Com mais de 5 mil colaboradores, a varejista de Bauru (SP) criou a campanha “Confiança e Maturidade: porque talento não tem idade”, incentivando candidatos 50+ a se inscreverem nos processos seletivos. A iniciativa reforçou a mensagem de que talento independe da idade e contribuiu para reduzir o viés etário. “A presença dos mais experientes eleva o nível das equipes, reduz conflitos e melhora a produtividade”, diz Liliane.
A rede também aposta em treinamentos on the job e práticas de gamificação, estimulando a convivência entre gerações. Jovens aprendem com a visão prática dos mais maduros, enquanto os veteranos se beneficiam da agilidade e das novas tecnologias. O resultado é um ambiente equilibrado, colaborativo e resiliente.
Diversidade etária com estratégia e propósito

Na Sodexo, a diversidade geracional integra a estratégia global de sustentabilidade e o plano de ESG da companhia. “Garantir a inclusão e a representatividade de diferentes perfis faz parte do nosso DNA”, afirma Lilian Rauld, gerente de Sustentabilidade e ESG.
Com cerca de 47 mil colaboradores no Brasil, sendo 28% acima de 50 anos, a empresa mantém programas formais de Diversidade, Equidade e Inclusão (DE&I) desde o início dos anos 2000. Um dos destaques é o Guia Sodexo 50+, que aborda saúde, qualidade de vida, educação financeira e direitos da pessoa idosa. “Queremos que todos os colaboradores tenham autonomia e protagonismo em todas as fases da vida”, explica Lilian.
Outro destaque é o Programa Vitalidade, que incentiva o envelhecimento saudável e promove ações com foco no bem-estar físico e emocional.

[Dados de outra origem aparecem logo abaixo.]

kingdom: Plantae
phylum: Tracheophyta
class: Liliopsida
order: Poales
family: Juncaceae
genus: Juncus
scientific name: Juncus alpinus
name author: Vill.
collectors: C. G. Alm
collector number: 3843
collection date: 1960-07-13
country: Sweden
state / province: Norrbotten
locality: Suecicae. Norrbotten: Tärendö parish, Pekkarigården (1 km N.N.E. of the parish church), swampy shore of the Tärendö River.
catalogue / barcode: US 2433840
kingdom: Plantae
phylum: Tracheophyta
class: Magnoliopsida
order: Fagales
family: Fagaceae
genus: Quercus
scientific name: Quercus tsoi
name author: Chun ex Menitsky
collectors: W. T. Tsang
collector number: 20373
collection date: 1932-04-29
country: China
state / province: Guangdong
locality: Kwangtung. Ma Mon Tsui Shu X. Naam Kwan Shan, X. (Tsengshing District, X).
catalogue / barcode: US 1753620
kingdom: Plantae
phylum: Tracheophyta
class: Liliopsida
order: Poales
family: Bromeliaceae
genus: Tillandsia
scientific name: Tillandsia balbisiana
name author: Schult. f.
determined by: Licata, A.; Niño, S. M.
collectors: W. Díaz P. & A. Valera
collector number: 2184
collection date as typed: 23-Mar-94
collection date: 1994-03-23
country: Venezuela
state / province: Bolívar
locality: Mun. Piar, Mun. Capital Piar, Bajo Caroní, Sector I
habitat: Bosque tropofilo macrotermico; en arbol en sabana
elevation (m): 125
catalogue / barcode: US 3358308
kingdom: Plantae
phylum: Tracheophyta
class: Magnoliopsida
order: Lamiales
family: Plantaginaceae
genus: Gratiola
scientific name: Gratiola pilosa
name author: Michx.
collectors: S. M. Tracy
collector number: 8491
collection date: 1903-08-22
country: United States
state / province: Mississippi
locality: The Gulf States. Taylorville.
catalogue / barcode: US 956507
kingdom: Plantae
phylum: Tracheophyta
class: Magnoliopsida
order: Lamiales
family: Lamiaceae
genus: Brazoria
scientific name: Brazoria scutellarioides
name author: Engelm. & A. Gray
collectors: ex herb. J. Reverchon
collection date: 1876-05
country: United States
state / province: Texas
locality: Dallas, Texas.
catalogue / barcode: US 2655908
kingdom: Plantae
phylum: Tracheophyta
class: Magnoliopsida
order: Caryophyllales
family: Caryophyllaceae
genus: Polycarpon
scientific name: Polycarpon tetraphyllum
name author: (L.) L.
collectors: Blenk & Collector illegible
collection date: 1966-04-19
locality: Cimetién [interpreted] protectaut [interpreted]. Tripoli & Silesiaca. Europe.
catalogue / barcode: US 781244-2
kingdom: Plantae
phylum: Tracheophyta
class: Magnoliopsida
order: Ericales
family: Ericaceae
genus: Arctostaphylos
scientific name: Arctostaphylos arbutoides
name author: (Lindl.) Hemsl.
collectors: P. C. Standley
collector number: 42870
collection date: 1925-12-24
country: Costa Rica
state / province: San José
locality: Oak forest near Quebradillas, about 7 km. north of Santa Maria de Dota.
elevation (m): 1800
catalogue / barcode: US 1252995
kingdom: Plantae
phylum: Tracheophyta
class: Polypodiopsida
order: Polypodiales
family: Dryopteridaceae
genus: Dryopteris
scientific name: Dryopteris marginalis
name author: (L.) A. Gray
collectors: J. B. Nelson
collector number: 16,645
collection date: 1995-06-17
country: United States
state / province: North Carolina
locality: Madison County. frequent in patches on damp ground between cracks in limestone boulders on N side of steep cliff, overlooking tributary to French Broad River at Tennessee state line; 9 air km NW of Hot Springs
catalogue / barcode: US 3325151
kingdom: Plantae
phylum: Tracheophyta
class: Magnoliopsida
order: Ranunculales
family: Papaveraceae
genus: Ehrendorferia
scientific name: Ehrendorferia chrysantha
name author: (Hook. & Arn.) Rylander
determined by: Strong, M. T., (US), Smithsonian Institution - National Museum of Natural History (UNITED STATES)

A Sodexo também mantém grupos de conversa sobre climatério e menopausa, reforçando a importância da saúde integral e do acolhimento. “Equipes diversas trazem perspectivas complementares e impulsionam a inovação em serviços e processos”, completa.
Visão estratégica, maturidade e respeito técnico

Na Invent Smart Intralogistics Solutions, o olhar para o público 50+ surgiu de forma natural. “Sempre valorizamos a experiência e a diversidade como pilares da nossa cultura”, diz Andréa Delmanto, gestora de Recursos Humanos. Profissionais acima dessa faixa etária representam 30% da força de trabalho, especialmente em áreas técnicas e de automação.
Andréa afirma que “os 50+ trazem visão estratégica, maturidade e respeito técnico, atributos fundamentais em um setor que exige precisão e conhecimento acumulado”. Para ela, a convivência multigeracional é fonte de aprendizado mútuo e consolida o senso de pertencimento. “Temos um ambiente naturalmente inclusivo, em que a troca é genuína e valorizada.”
A executiva ressalta que o repertório técnico dos profissionais seniores acelera a resolução de problemas e amplia a segurança operacional em projetos complexos. Segundo Andréa, o equilíbrio entre juventude e experiência é o que permite à empresa inovar com consistência. “Essa complementaridade faz parte da nossa identidade e garante que cada entrega una técnica, sensibilidade e propósito.”
Experiência como diferencial competitivo

No Grupo Risotolândia, a inclusão dos 50+ nasceu de um diagnóstico interno. “Percebemos que já éramos naturalmente 50+ e decidimos tornar isso uma estratégia”, afirma Mariana Godoi, gerente de Desenvolvimento Humano e Organizacional. Hoje, 29% do quadro pertence a essa faixa etária.
Segundo Mariana, a convivência intergeracional fortalece o clima organizacional e melhora a satisfação dos clientes. “Profissionais mais experientes contribuem para um ambiente de trabalho acolhedor e colaborativo.” O grupo mantém universidade corporativa e trilhas de aprendizagem acessíveis a todos, sem distinção de idade.
Além disso, a Risotolândia tem apostado em campanhas internas que destacam histórias inspiradoras de colaboradores com mais de 50 anos. “Essas narrativas valorizam a trajetória de quem ajudou a construir a empresa e incentivam os mais jovens a enxergarem o futuro de forma mais ampla”, acrescenta Mariana. A executiva reforça que a valorização dos seniores não é apenas uma política de diversidade, mas um componente essencial da cultura de proximidade que sustenta o negócio.
Diversidade geracional como fator de inovação

Na Amil, o vice-presidente de Pessoas e Segurança, Ricardo Burgos, reforça que a diversidade geracional é fator de inovação. “A idade jamais deve se sobrepor ao valor da trajetória e da competência”, pontua.
A empresa acompanha mensalmente indicadores de faixa etária em um painel de People Analytics, orientando decisões de recrutamento e retenção.
Burgos destaca que, em funções de acolhimento e atendimento, a maturidade gera confiança e empatia. “Profissionais mais velhos trazem serenidade e escuta sensível, essenciais para o cuidado em saúde.”
Para o executivo, o aprendizado entre gerações é uma das forças da organização. “A troca entre jovens e seniores amplia o repertório das equipes e enriquece a cultura de cuidado que norteia a marca”, diz. Ele ressalta que as iniciativas de diversidade etária fazem parte de uma agenda contínua de inclusão. “Não tratamos o tema como projeto pontual, mas como compromisso permanente com o futuro do trabalho.”
Cultura e liderança multigeracional

Na Actionline, a diversidade etária se tornou um pilar de gestão. “Contratar 50+ não é gesto de inclusão, é decisão inteligente de negócio”, afirma Rogério Domingos, diretor executivo.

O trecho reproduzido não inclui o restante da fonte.